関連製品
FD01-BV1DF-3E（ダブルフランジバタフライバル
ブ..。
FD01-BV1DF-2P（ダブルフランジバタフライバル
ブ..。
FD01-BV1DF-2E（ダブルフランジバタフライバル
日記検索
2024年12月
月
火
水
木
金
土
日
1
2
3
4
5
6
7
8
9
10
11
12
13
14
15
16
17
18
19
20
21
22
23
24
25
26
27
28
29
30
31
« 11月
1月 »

------------

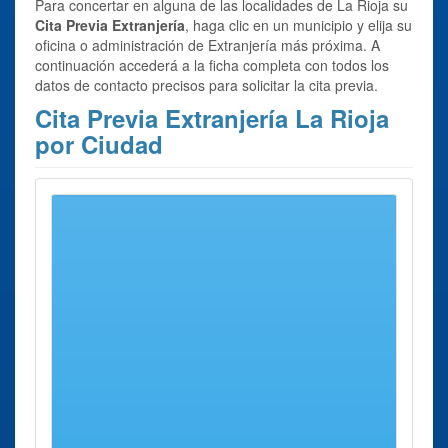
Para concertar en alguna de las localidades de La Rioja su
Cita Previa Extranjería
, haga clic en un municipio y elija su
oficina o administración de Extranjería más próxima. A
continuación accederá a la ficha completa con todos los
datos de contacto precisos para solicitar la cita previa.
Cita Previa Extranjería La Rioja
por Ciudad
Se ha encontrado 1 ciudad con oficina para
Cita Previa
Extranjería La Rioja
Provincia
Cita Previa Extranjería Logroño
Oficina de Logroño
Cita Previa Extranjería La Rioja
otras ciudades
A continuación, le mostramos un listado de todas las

------------

## YOUR ASSIGNMENT
A word-for-word copy of the lines above from the one with "municipio y elija su" through the one with "A continuación, le", inclusive, is the only output wanted.

## TASK RESULT
, haga clic en un municipio y elija su
oficina o administración de Extranjería más próxima. A
continuación accederá a la ficha completa con todos los
datos de contacto precisos para solicitar la cita previa.
Cita Previa Extranjería La Rioja
por Ciudad
Se ha encontrado 1 ciudad con oficina para
Cita Previa
Extranjería La Rioja
Provincia
Cita Previa Extranjería Logroño
Oficina de Logroño
Cita Previa Extranjería La Rioja
otras ciudades
A continuación, le mostramos un listado de todas las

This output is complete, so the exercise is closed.